L'Arabie saoudite courtise les investisseurs privés pour le stade Aramco de la Coupe du Monde 2034
Le groupe ROSHN, soutenu par l'État, a nommé JPMorgan pour gérer la levée de fonds en capital pour le stade Aramco de 47 000 places à Al Khobar, l'un des 15 sites en construction ou rénovation pour la Coupe du Monde FIFA 2034, alors que le gouvernement saoudien fait face à un déficit budgétaire croissant.
Le groupe ROSHN, soutenu par l’État saoudien, recherche des investisseurs privés pour le stade Aramco à Al Khobar, un site clé de la Coupe du Monde FIFA 2034, alors que le royaume doit faire face à un déficit budgétaire croissant et à des pressions montantes sur les finances publiques.
ROSHN, filiale du fonds souverain saoudien de 1,2 billion de dollars, le Public Investment Fund (PIF), aurait nommé JPMorgan pour gérer le processus de levée de fonds en capital. Des sources familières avec les discussions, qui ont demandé l’anonymat car les négociations ne sont pas publiques, ont déclaré que le PIF et ROSHN ont évalué l’intérêt des investisseurs privés pour le stade. JPMorgan et Saudi Aramco ont refusé de commenter; ROSHN et le PIF n’ont pas répondu aux demandes de commentaires.
Le stade Aramco de 47 000 places doit être achevé d’ici la fin de cette année, son premier match étant prévu en janvier. Saudi Aramco, le géant pétrolier d’État, exploite le site en vertu d’une concession de 25 ans, ROSHN agissant en tant que propriétaire et développeur.
L’accord proposé devrait suivre une structure de location et de relocation — un modèle qu’Aramco a déjà utilisé pour ses actifs de pipelines pétroliers et gaziers, attirant des investisseurs majeurs tels qu’EIG Global Energy Partners et Global Infrastructure Partners, filiale de BlackRock. Dans ce cadre, ROSHN établirait un véhicule dédié pour contrôler le droit de location, copropriété avec les investisseurs qui fournissent le capital initial. Les investisseurs recevraient en retour un flux de revenus à long terme provenant des paiements de location d’Aramco, tandis que ROSHN libère des capitaux pour d’autres projets.

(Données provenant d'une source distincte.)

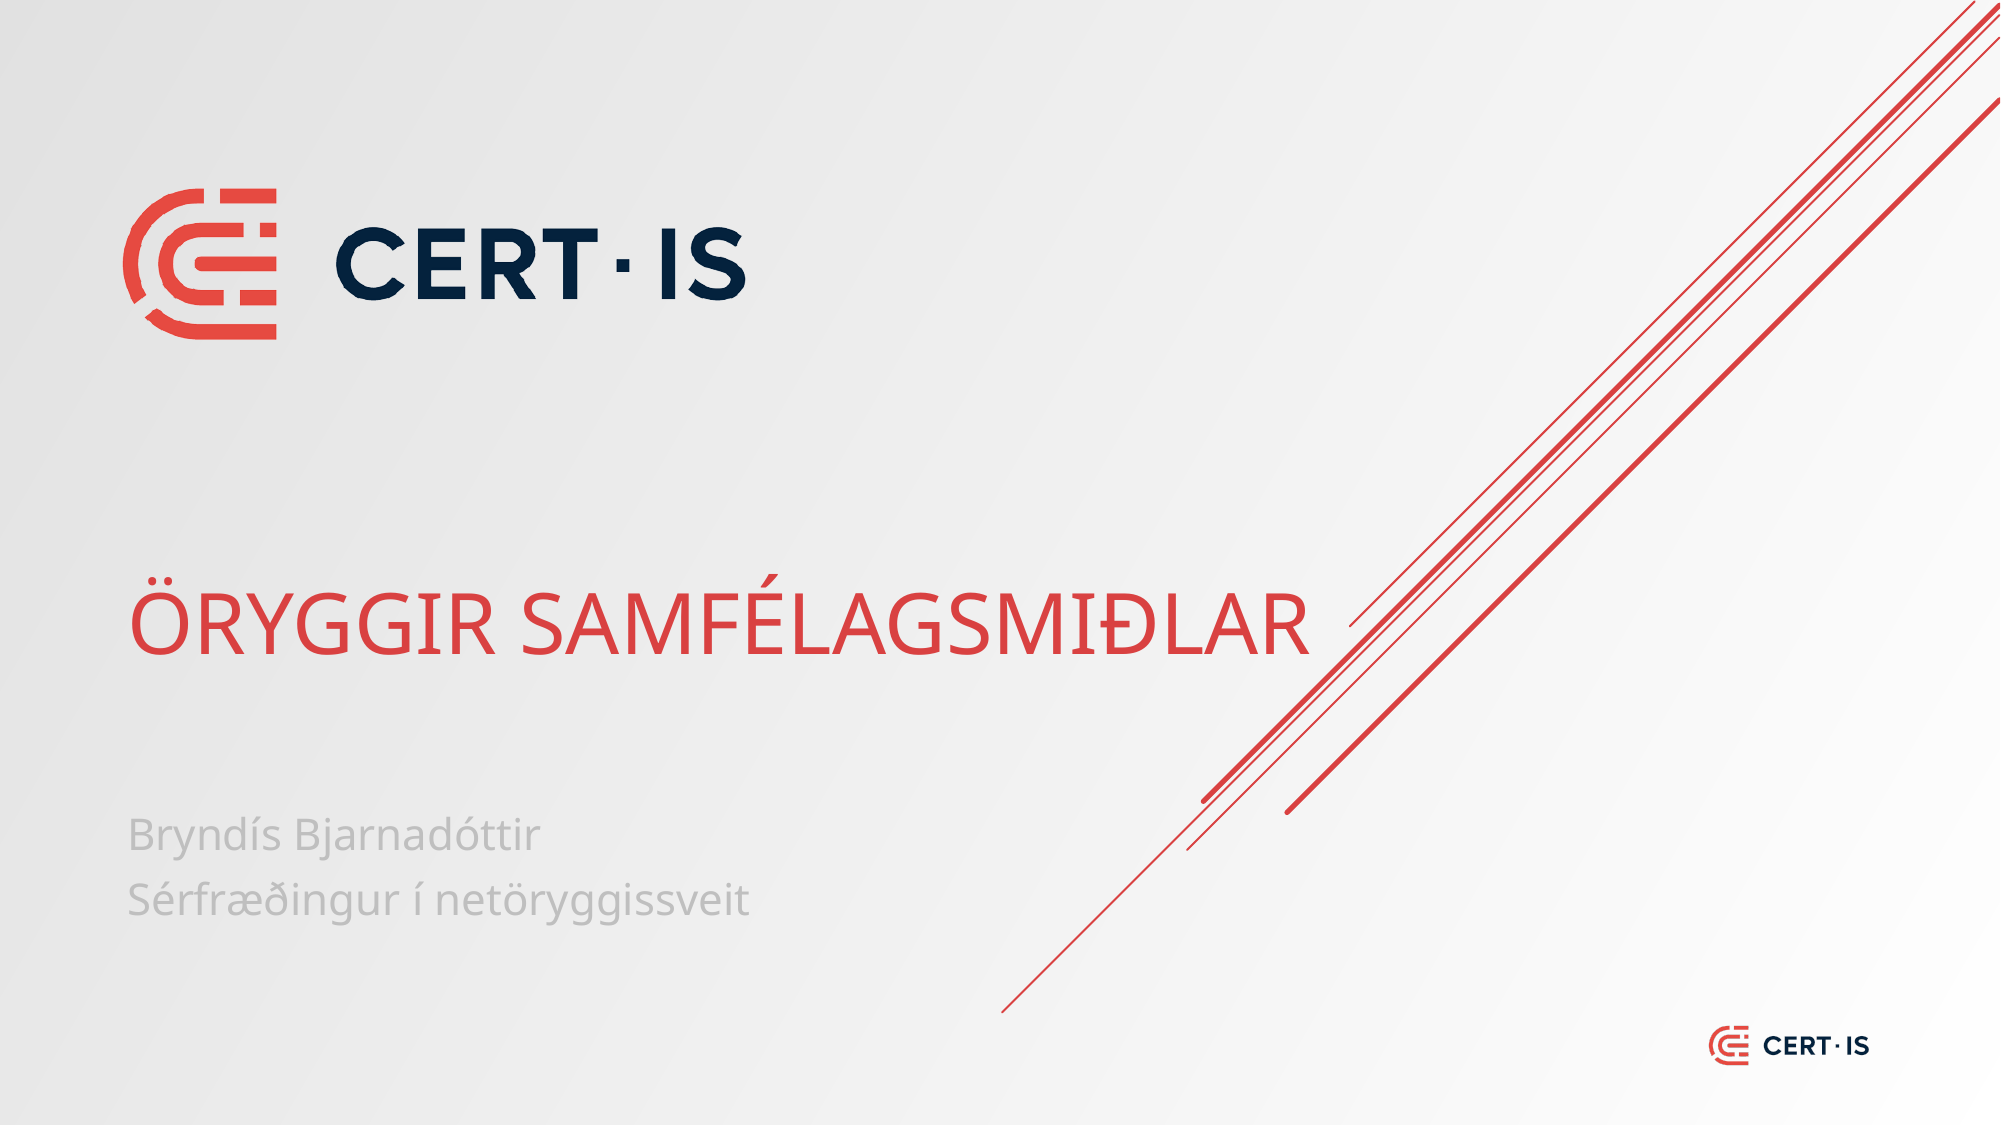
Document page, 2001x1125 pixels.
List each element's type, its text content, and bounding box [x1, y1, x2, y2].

picture [88, 151, 812, 374]
subtitle Bryndís Bjarnadóttir Sérfræðingur í netöryggissveit [112, 799, 836, 950]
title Öryggir samfélagsmiðlar [112, 494, 1360, 679]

Cet effort de levée de fonds reflète un changement stratégique plus large alors que l’Arabie saoudite s’efforce de diversifier son économie en s’éloignant des revenus pétroliers et gaziers dans le cadre de son plan Vision 2030. Les entités publiques se tournent de plus en plus vers des capitaux externes pour financer une gamme de projets d’infrastructure logistique, touristique et sportive.
La Coupe du Monde 2034 se situe au cœur de cet agenda. Riyad prévoit de construire ou rénover 15 stades dans cinq villes pour le tournoi, aux côtés de 132 sites d’entraînement. La compétition sera la première fois qu’une seule nation accueille le format élargi à 48 équipes — une ampleur reconnue par le ministre des Sports saoudien Prince Abdulaziz bin Turki AlFaisal comme un défi important.
Le royaume a cependant rencontré des difficultés pour livrer certains projets phares, entravé par des dépassements de budget et des prix pétroliers mondiaux plus bas que prévu, qui ont réduit les revenus publics et ajouté de l’urgence à la recherche de capitaux privés.